At Ramsey you will probably be directed to an alongside berth on the quay below the swing bridge. The East Quay is reserved for commercial traffic. If you can take the ground you could anchor on the bank north of the dolphin but that is uncomfortable if a swell sets in from the east. If the outer harbour is busy (as it well may be) you may be directed through the swing bridge to the inner harbour to dry out alongside the West Quay. As has been said there are a couple of visitors buoys just to the North of the end of the Queens Pier in the summer.
At Laxey there is fresh water from a tap on the quay, limited provisions close to the harbour and showers in the sailing club when it is open. We understand that the HM of Ramsey can provide a code for visitors to access the club if it is closed.
Manx Sailing and Cruising Club
Ramsey is better provided for; there’s water and shore power on the quays, showers and toilets in the yacht club (the HM has the access code in the Harbour Office). Diesel and petrol can be obtained in cans and there are plenty of shops for provisions. There is also a small boat yard with a slip if you need repairs.
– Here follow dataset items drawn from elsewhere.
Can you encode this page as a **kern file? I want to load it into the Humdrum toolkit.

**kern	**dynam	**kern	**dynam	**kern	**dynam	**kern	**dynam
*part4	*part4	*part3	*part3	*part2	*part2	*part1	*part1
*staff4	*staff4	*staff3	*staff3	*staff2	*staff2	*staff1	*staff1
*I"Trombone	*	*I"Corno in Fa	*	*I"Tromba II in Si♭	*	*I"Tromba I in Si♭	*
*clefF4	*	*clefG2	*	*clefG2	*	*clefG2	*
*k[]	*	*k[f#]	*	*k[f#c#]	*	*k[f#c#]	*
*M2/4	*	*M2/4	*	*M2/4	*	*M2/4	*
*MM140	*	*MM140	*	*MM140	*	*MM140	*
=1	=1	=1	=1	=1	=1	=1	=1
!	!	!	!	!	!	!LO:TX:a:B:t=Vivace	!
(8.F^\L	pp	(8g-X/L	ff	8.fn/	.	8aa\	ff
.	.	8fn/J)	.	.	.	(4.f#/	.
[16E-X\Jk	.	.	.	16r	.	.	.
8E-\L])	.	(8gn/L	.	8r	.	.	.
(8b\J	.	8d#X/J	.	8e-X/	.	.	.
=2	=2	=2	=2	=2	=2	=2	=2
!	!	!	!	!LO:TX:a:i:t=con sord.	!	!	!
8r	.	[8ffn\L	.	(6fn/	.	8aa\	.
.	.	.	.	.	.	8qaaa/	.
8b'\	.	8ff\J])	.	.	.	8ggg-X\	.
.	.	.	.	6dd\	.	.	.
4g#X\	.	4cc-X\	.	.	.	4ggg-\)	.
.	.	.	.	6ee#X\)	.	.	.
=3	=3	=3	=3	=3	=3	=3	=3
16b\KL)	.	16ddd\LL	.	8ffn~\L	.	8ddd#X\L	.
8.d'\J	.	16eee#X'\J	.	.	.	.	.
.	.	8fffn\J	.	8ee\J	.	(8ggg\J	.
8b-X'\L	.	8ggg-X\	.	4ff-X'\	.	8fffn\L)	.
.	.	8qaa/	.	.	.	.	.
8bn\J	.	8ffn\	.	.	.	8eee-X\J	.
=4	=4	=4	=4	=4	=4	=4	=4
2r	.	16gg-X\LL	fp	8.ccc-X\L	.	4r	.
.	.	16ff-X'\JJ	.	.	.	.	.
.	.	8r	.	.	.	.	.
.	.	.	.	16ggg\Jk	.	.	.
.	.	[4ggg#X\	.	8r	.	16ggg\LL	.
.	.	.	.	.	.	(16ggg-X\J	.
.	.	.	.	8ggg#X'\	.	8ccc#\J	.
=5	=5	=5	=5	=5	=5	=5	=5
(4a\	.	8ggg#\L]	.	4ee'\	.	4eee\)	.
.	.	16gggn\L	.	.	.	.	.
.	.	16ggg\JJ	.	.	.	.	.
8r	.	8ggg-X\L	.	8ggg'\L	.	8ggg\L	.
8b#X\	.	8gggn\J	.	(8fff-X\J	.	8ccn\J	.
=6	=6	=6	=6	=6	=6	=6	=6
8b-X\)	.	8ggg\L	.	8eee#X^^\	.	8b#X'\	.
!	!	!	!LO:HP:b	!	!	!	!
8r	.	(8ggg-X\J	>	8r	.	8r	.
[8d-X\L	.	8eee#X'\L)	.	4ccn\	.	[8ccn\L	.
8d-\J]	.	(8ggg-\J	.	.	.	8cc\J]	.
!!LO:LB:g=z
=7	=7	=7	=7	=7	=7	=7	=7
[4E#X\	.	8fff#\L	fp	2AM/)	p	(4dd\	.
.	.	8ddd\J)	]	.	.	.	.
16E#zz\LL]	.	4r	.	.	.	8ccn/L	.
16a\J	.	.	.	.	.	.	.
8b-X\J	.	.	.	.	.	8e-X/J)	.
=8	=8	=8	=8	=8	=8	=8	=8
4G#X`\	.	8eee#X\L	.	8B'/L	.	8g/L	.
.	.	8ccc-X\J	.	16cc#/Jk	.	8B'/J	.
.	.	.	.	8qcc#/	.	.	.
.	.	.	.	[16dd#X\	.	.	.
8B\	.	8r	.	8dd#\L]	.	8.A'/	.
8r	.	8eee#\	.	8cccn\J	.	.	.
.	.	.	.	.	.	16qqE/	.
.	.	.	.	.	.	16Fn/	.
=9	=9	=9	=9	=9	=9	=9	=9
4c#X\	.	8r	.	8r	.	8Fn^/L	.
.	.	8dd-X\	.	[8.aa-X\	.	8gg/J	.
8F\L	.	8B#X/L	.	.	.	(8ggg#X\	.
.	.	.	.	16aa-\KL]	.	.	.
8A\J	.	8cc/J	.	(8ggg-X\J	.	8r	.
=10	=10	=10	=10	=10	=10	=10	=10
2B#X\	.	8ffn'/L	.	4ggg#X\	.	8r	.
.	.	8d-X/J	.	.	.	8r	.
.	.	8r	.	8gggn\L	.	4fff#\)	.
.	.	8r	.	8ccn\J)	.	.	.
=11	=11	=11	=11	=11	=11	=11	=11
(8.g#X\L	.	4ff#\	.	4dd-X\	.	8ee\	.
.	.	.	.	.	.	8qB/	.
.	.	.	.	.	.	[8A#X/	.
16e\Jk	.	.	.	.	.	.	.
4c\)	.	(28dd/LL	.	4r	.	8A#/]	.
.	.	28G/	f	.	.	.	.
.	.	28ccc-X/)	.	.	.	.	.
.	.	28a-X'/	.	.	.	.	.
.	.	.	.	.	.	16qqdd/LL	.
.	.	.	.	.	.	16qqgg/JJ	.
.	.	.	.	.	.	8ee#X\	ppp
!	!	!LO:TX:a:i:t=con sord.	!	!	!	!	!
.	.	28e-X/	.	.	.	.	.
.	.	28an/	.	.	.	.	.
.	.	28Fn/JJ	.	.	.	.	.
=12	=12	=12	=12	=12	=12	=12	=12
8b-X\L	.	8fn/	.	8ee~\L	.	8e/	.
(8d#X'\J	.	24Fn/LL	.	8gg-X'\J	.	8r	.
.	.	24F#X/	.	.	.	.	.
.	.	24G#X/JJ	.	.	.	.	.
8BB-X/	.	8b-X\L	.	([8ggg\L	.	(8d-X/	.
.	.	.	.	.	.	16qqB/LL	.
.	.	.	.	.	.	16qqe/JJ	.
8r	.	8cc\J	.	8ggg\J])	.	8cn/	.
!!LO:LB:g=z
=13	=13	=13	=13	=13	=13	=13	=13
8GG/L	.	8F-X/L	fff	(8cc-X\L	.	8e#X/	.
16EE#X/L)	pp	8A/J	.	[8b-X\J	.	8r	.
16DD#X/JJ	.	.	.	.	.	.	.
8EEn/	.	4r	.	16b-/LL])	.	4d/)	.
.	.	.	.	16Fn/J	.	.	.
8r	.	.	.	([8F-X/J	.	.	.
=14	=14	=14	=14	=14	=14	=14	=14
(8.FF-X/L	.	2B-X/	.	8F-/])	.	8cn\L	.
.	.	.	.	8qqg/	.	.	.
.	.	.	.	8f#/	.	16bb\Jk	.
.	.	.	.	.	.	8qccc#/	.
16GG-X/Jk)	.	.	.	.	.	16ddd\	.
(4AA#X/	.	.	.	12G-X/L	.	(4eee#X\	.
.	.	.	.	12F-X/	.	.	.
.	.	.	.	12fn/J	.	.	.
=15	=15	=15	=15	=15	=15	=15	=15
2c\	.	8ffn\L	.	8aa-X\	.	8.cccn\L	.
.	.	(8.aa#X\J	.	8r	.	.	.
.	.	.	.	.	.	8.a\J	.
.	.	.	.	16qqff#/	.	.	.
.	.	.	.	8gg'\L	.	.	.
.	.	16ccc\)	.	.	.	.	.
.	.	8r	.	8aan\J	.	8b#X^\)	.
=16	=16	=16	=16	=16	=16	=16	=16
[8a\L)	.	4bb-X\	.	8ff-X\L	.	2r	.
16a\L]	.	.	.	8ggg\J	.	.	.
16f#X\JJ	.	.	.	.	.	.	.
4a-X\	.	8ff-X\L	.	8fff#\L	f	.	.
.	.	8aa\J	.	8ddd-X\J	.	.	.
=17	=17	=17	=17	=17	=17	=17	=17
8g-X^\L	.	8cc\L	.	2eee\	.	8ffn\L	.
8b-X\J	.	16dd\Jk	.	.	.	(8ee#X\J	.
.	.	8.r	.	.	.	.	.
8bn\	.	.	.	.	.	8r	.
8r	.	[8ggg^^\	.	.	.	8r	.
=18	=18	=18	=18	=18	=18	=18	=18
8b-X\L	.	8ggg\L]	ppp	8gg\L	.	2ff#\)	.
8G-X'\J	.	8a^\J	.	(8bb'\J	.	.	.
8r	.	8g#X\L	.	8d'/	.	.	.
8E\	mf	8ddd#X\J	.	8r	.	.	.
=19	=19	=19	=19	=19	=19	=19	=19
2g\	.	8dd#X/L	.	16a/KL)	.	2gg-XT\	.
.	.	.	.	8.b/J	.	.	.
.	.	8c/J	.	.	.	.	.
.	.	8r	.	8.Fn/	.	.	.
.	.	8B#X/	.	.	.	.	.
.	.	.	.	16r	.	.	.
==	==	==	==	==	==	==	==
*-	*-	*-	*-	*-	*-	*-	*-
There is little at Laxey apart from a pub, a seaside café and an Italian restaurant.
Ramsey is a lot better having some busy, if narrow, shopping streets, plenty of pubs and eateries. It has to be said that Ramsey today is not what it used to be although “Nightlife” the only night club in the North of the Island has recently reopened in Market Place.
Ramsey is also the terminus of the Manx Electric Railway giving access to the rest of island including of course Snaefell if you change at Laxey.